* **EXERCISE**
Write out, word for word, only the lines from the one with "left shoulder: (289, 254)" to the end of the data below.

* **DATA RECORDS**
▽

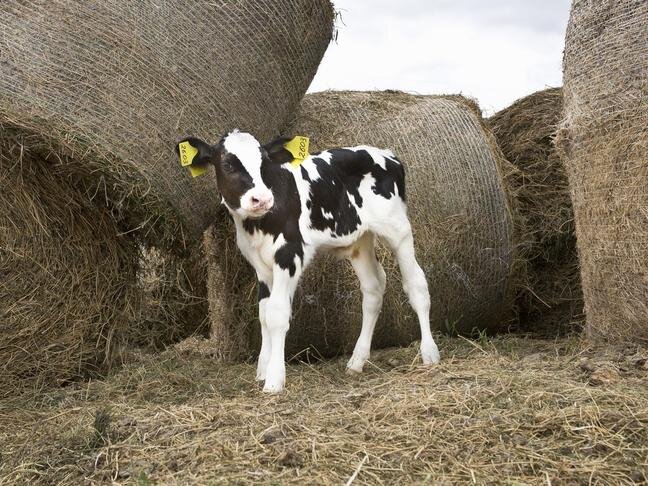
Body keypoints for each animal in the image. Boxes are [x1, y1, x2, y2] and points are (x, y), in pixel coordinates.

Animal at [177, 131, 440, 392]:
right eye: (228, 164)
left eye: (264, 161)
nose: (261, 199)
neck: (257, 225)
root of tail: (387, 154)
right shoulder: (260, 266)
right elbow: (263, 313)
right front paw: (263, 369)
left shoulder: (289, 254)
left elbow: (277, 314)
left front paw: (274, 379)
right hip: (360, 240)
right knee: (373, 288)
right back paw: (357, 360)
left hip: (398, 229)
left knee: (416, 284)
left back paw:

△

* **WRITTEN SOLUTION**
left shoulder: (289, 254)
left elbow: (277, 314)
left front paw: (274, 379)
right hip: (360, 240)
right knee: (373, 288)
right back paw: (357, 360)
left hip: (398, 229)
left knee: (416, 284)
left back paw:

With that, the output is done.